A growing number of pollinator species that are key to the world’s food supply are headed towards extinction, warns a new United Nations report – the first global assessment of pollinators.
“If pollinator declines continue at this rate it will have serious implications not just for human food security and economics but also for biodiversity and the health of ecosystems in general,” says Berry Brosi, an assistant professor in Emory’s Department of Environmental Sciences and one of the lead authors of the report.
Brosi, a biologist and ecologist whose research focuses on both managed honeybees and wild bees, was among 77 international experts who worked on the pollinator assessment for the U.N.’s Intergovernmental Panel for Biodiversity Ecosystem Services (IPBES). They spent two years evaluating information from more than 3,000 scientific papers, as well as indigenous and local knowledge from more than 60 locations around the world. The summary of the report will be posted online February 29.

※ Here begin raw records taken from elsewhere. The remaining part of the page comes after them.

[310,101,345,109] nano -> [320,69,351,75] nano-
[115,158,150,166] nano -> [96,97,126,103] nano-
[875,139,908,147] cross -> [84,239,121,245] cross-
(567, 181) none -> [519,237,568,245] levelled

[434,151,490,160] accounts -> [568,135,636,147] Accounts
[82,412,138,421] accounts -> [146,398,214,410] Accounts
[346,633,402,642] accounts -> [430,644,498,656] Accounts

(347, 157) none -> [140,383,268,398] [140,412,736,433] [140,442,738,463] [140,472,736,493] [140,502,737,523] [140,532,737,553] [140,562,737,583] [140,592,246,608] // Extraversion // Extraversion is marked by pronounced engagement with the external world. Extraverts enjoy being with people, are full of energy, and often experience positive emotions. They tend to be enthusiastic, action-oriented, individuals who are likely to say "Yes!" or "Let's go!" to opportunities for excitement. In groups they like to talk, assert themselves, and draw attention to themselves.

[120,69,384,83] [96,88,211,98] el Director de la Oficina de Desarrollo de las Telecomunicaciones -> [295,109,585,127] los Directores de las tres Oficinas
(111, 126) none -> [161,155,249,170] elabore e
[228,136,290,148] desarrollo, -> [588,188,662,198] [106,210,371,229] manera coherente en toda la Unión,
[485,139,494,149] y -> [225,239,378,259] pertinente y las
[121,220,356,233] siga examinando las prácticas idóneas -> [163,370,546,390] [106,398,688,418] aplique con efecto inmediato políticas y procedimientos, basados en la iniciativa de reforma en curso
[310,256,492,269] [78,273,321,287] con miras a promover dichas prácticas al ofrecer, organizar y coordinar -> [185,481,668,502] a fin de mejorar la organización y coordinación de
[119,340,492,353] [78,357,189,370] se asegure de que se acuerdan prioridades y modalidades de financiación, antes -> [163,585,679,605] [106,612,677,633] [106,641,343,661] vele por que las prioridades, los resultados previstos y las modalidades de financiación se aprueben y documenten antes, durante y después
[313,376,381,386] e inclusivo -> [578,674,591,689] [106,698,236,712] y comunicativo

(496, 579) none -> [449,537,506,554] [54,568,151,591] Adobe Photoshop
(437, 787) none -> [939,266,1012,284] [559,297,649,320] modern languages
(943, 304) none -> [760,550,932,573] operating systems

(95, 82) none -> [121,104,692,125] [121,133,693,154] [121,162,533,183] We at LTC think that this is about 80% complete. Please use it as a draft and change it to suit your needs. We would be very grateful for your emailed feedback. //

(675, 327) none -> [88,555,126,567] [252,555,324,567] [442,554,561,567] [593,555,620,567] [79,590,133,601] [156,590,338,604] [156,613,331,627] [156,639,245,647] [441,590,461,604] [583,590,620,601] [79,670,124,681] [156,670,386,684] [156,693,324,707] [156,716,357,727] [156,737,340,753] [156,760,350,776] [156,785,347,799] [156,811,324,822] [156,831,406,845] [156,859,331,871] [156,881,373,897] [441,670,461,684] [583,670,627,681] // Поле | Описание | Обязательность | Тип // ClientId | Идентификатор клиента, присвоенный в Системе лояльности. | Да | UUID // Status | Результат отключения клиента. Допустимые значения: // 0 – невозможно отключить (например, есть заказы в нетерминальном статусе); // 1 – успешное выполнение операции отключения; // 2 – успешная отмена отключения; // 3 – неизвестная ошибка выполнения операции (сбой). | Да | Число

Seventy-five percent of the world’s food crops depend on pollination by at least one of the 20,000 species of pollinators, including bees, butterflies, moths, wasps, beetles, birds, bats and other vertebrates. And yet, the report warns, more than 40 percent of invertebrate pollinator species, particularly bees and butterflies, face extinction. And 16 percent of vertebrate pollinators are under threat.
“When we lose even one pollinator species from an ecosystem, it can degrade the functioning of the system overall,” Brosi says. “Studies have shown this relationship between biodiversity of pollinators and both agricultural productivity and plant reproduction in wild ecosystems.”